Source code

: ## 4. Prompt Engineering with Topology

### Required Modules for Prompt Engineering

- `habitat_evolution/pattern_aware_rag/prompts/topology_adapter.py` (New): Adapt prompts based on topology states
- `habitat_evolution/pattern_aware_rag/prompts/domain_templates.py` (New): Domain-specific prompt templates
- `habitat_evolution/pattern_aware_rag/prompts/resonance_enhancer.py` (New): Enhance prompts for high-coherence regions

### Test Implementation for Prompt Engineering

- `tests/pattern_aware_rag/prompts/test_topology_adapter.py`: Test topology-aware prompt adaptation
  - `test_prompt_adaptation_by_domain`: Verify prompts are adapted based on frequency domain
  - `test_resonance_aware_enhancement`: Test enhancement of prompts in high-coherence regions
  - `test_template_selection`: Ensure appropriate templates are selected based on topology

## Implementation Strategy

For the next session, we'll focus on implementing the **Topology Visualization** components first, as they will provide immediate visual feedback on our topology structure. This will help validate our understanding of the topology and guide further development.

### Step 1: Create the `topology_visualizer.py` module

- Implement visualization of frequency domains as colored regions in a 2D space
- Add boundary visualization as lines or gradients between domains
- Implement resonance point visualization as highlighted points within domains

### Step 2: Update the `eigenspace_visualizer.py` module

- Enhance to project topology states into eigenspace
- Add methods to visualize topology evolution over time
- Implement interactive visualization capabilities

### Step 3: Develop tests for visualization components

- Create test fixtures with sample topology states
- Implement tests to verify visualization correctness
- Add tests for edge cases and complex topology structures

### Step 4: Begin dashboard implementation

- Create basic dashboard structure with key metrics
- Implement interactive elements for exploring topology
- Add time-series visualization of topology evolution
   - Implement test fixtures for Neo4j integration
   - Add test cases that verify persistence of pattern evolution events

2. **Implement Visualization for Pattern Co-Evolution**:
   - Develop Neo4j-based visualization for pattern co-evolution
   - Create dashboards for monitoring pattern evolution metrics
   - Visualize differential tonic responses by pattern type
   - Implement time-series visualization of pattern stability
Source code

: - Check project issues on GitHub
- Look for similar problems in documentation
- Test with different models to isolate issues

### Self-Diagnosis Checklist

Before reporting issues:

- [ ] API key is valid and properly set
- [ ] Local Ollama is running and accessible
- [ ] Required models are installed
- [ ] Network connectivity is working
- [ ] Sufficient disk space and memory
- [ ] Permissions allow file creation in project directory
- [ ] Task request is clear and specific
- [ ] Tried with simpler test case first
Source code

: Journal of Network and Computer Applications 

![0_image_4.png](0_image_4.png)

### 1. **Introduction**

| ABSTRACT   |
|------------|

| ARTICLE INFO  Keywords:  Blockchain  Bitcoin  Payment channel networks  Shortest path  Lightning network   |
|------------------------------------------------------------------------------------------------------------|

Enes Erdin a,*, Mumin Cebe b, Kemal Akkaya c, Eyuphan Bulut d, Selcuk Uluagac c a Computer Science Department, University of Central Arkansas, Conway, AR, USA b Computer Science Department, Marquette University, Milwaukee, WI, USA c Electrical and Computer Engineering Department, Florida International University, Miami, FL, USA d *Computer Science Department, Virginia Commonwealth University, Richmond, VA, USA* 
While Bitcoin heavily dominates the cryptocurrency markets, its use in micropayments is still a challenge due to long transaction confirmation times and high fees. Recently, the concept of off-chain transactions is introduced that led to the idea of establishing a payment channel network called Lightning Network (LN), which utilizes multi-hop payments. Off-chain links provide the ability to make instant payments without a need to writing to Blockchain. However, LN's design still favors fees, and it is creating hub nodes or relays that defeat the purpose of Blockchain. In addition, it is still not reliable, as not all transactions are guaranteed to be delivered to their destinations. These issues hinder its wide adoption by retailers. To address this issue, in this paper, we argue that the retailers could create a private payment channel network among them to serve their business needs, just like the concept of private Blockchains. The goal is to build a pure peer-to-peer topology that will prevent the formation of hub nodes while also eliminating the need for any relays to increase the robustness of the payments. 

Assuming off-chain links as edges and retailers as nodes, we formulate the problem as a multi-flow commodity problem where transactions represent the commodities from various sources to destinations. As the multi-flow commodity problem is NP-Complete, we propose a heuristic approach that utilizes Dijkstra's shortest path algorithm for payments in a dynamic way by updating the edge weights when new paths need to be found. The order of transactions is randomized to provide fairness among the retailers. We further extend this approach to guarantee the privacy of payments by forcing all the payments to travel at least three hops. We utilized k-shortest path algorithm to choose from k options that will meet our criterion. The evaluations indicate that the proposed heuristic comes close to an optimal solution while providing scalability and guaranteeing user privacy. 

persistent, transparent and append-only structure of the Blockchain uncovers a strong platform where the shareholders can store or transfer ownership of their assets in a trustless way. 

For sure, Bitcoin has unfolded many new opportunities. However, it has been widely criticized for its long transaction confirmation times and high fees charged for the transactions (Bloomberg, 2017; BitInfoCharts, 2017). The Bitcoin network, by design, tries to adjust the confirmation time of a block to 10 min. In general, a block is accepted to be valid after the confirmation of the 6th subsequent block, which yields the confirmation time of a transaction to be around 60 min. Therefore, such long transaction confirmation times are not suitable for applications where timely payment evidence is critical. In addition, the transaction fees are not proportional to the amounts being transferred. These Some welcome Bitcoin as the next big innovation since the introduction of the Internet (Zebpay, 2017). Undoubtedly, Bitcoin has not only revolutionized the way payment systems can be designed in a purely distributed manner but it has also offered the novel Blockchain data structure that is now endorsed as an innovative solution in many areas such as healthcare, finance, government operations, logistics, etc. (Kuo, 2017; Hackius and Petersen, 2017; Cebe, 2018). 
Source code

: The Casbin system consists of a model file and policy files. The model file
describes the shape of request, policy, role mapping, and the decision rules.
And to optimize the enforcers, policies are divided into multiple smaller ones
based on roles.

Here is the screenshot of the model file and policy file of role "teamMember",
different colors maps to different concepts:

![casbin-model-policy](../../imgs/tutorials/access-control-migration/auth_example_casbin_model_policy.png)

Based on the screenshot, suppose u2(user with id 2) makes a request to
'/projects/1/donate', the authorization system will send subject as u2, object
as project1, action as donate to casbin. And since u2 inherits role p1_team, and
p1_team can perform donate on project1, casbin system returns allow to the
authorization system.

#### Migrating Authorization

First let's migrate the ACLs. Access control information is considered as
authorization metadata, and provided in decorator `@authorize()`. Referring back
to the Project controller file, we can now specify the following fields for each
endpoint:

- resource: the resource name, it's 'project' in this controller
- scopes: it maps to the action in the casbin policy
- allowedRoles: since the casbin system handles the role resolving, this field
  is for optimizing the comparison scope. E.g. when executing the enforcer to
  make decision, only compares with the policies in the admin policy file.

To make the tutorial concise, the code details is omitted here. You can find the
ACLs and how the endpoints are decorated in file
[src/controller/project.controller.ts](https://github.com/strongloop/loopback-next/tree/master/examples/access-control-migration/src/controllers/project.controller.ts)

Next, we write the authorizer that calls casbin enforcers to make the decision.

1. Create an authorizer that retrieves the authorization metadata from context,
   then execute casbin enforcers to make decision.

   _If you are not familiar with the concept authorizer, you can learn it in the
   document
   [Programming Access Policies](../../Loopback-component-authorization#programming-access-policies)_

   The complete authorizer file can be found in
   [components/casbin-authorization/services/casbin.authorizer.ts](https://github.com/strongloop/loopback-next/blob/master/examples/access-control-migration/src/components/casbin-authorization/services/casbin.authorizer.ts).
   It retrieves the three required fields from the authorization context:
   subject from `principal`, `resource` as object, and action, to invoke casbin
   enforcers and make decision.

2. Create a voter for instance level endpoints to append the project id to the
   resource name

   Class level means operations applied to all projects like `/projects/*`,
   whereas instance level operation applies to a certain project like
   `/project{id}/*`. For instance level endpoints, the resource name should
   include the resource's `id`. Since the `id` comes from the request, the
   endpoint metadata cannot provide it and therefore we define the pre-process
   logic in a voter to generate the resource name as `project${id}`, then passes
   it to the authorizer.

◇ ◇ ◇ ◇

**TASK**
Using the entries above, give the number of lines that include "master", with no added words.

**RESPONSE AREA**
2